Explicit formulas for Higgs and Coulomb branch Hilbert series.

Formulas expressed in terms of Hall-Littlewood polynomials.

Results include cases for orthogonal and symplectic groups.

Abstract

We give an explicit formula for the Higgs and Coulomb branch Hilbert series for the class of 3d N=4 superconformal gauge theories T^{\sigma}_{\rho}(G) corresponding to a set of D3 branes ending on NS5 and D5-branes, with or without O3 planes.
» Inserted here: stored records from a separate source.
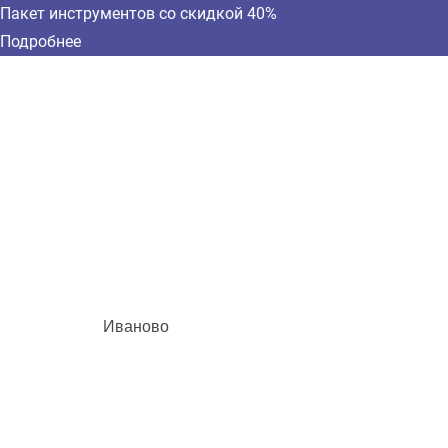
Пакет инструментов со скидкой 40%
Подробнее
Иваново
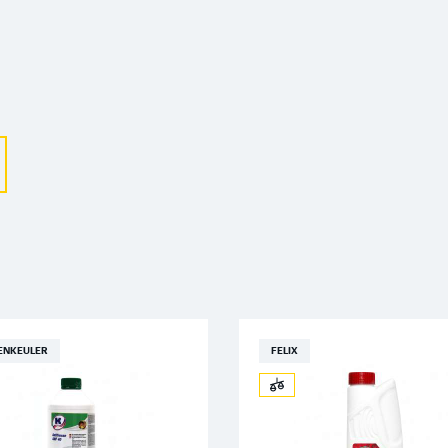
Выберите ваш город
Великий Новгород
Санкт-Петербург
Гатчина
Смоленск
Москва
ENKEULER
FELIX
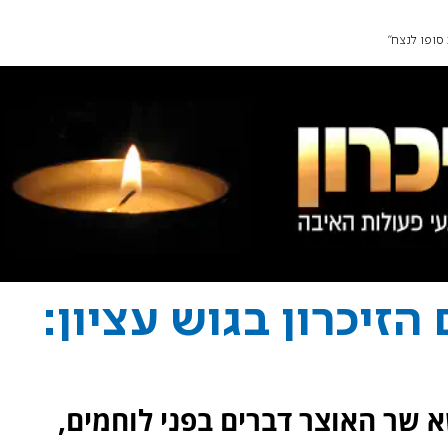
 סופו לנצח"
הזיכרון בגוש עציון:
שא שר האוצר דברים בפני לוחמים,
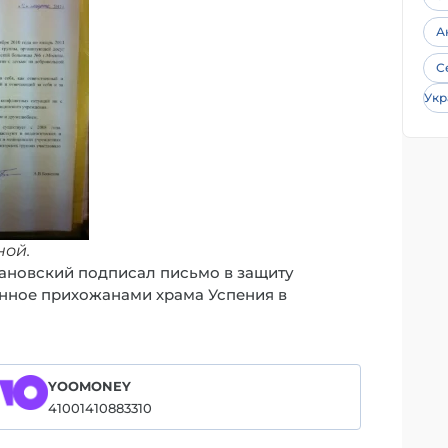
А
С
Укр
ной.
ановский подписал письмо в защиту
анное прихожанами храма Успения в
YOOMONEY
41001410883310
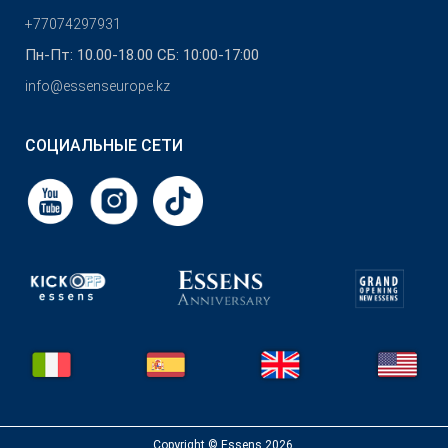
+77074297931
Пн-Пт: 10.00-18.00 СБ: 10:00-17:00
info@essenseurope.kz
СОЦИАЛЬНЫЕ СЕТИ
Copyright © Essens 2026.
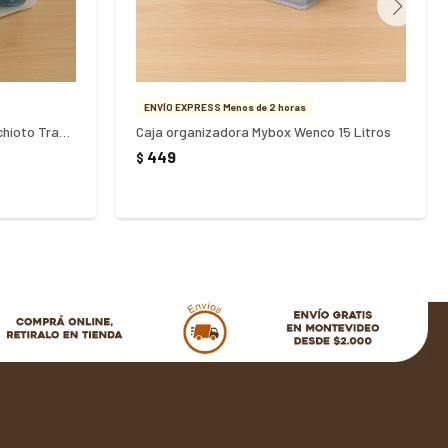
ENVÍO EXPRESS Menos de 2 horas
Caja organizadora 12 Litros Rischioto Transparente
Caja organizadora Mybox Wenco 15 Litros
449
$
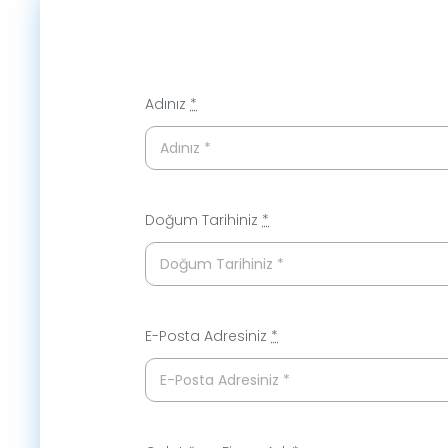
Adınız
*
Doğum Tarihiniz
*
E-Posta Adresiniz
*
Here G is a classical group, \sigma is a partition of G and \rho a partition of the dual group G^\vee. In deriving such a formula we make use of the recently discovered formula for the Hilbert series of the quantum Coulomb branch of N=4 superconformal theories. The result can be expressed in terms of a generalization of a class of symmetric functions, the Hall-Littlewood polynomials, and can be interpreted in mathematical language in terms of localization. We mainly consider the case G=SU(N) but some interesting results are also given for orthogonal and symplectic groups.